++++ DATA FOR PROCESSING
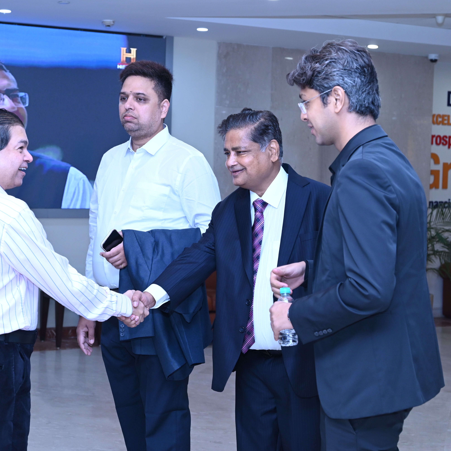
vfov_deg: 25.0
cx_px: 172
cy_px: 226
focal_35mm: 69
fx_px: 1017
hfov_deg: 24.9
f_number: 5.6
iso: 1250
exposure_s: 1/125
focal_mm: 54
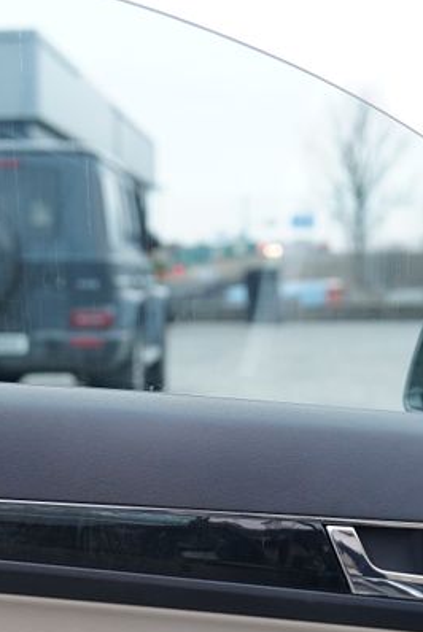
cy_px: 538
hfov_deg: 15.2
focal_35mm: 90
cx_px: 146
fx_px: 1583
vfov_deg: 22.2
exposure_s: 1/160
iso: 1600
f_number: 3.2
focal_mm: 35
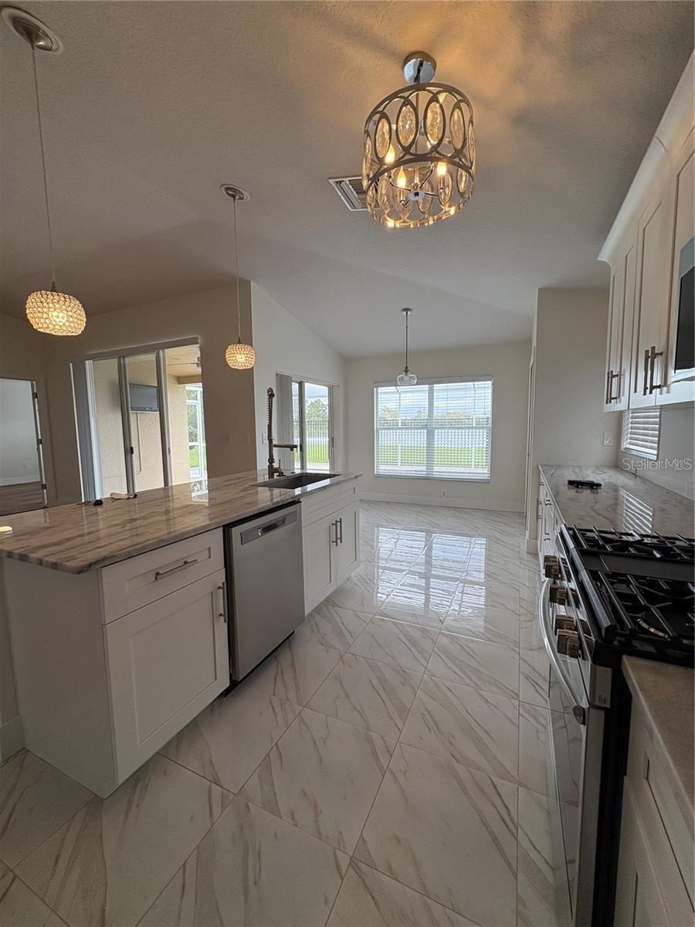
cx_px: 348
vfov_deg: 102.1
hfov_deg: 85.7
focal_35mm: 14
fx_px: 375
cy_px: 464
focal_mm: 2.22
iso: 64
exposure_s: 1/171
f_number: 2.2
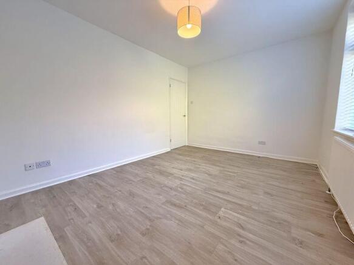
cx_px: 177
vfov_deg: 85.7
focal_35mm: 14
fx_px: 143
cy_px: 132
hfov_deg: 102.1
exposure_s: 1/100
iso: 250
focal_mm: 2.22
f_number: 2.2
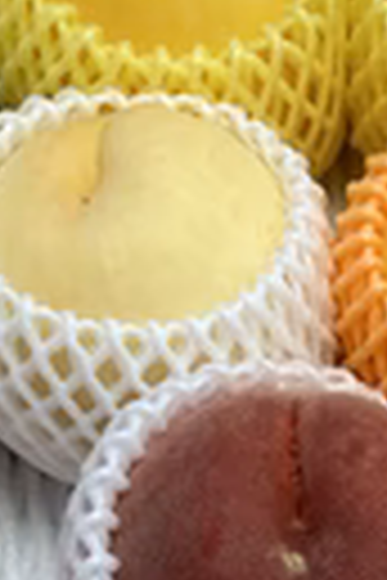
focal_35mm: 84
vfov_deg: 21.9
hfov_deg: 15.2
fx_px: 1354
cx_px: 554
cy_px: 742
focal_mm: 5.7
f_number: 1.5
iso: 100
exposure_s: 1/120
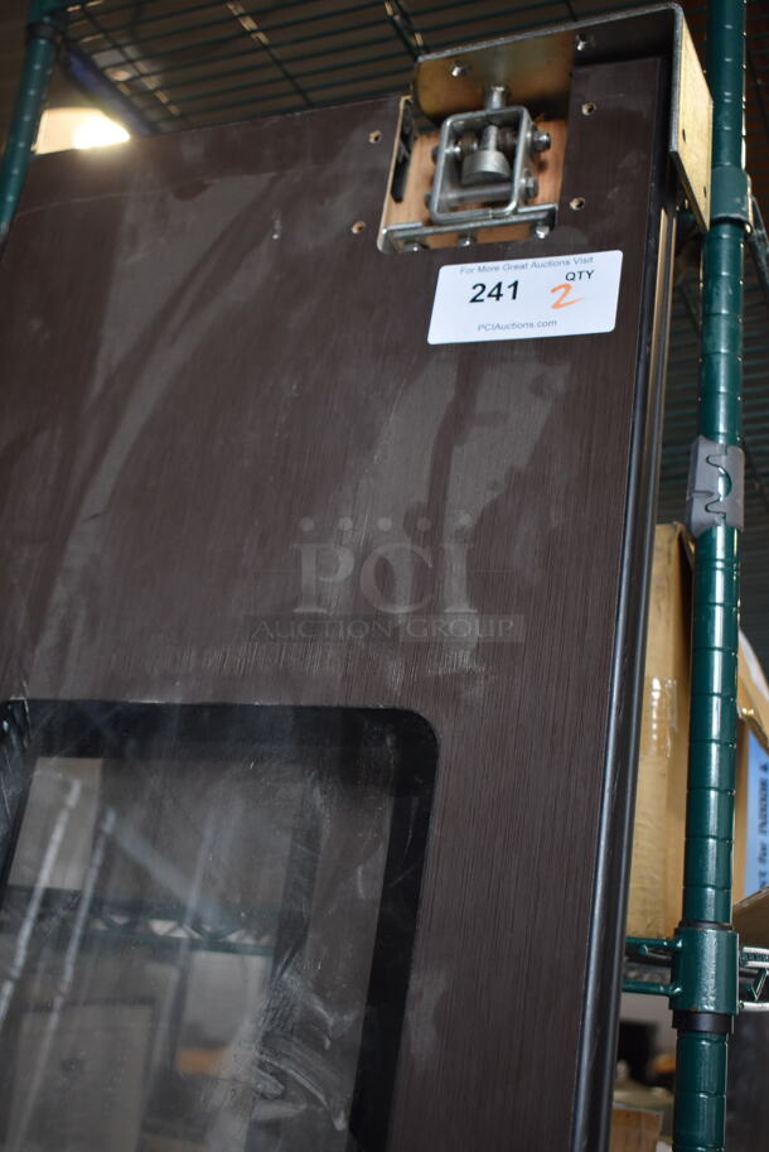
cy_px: 576
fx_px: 1344
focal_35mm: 42
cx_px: 384
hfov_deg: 31.9
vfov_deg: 46.4
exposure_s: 1/160
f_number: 4.2
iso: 800
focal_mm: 28
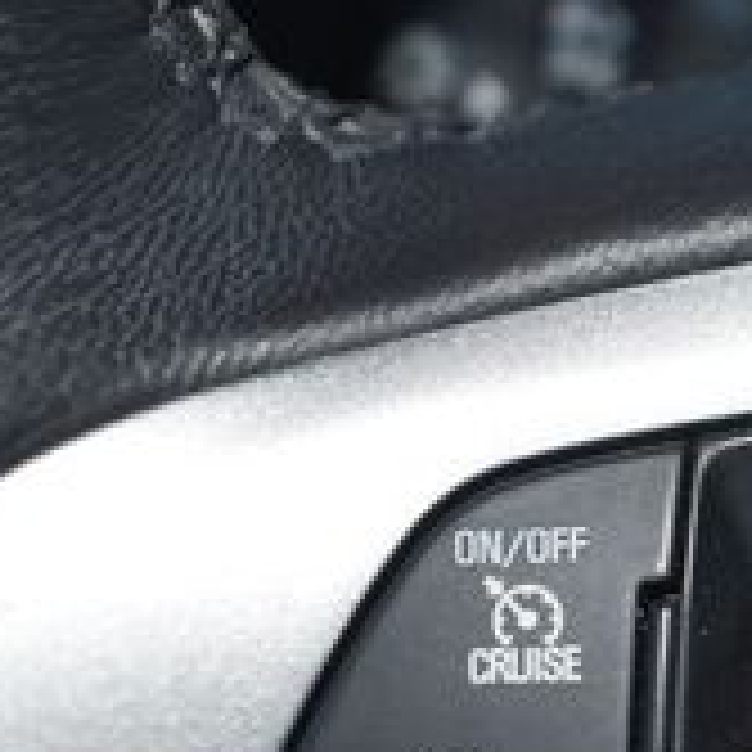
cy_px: 480
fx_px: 2409
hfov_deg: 16.5
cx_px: 1049
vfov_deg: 17.7
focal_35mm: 98
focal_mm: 20
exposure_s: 1/125
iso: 100
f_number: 3.8
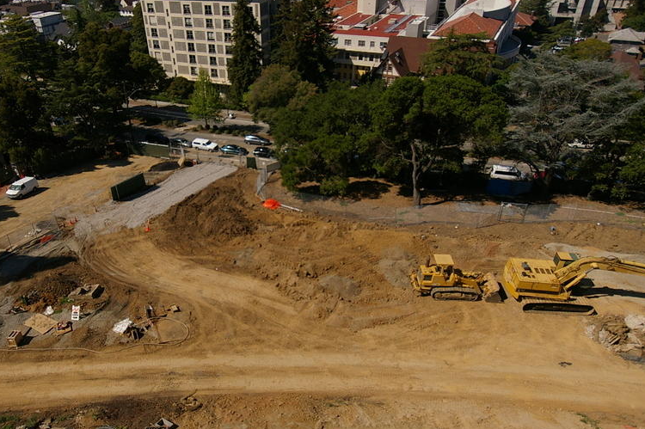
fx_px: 448
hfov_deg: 71.1
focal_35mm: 25
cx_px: 272
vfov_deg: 51.2
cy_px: 200
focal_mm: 10
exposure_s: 1/2000
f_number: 5.6
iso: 200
++++++++
Leaving out the pictures, print each line of the records above from the first up to and including the one that contains "vfov_deg: 21.9", exactly as written.

vfov_deg: 25.0
cx_px: 172
cy_px: 226
focal_35mm: 69
fx_px: 1017
hfov_deg: 24.9
f_number: 5.6
iso: 1250
exposure_s: 1/125
focal_mm: 54
cy_px: 538
hfov_deg: 15.2
focal_35mm: 90
cx_px: 146
fx_px: 1583
vfov_deg: 22.2
exposure_s: 1/160
iso: 1600
f_number: 3.2
focal_mm: 35
cx_px: 348
vfov_deg: 102.1
hfov_deg: 85.7
focal_35mm: 14
fx_px: 375
cy_px: 464
focal_mm: 2.22
iso: 64
exposure_s: 1/171
f_number: 2.2
cx_px: 177
vfov_deg: 85.7
focal_35mm: 14
fx_px: 143
cy_px: 132
hfov_deg: 102.1
exposure_s: 1/100
iso: 250
focal_mm: 2.22
f_number: 2.2
focal_35mm: 84
vfov_deg: 21.9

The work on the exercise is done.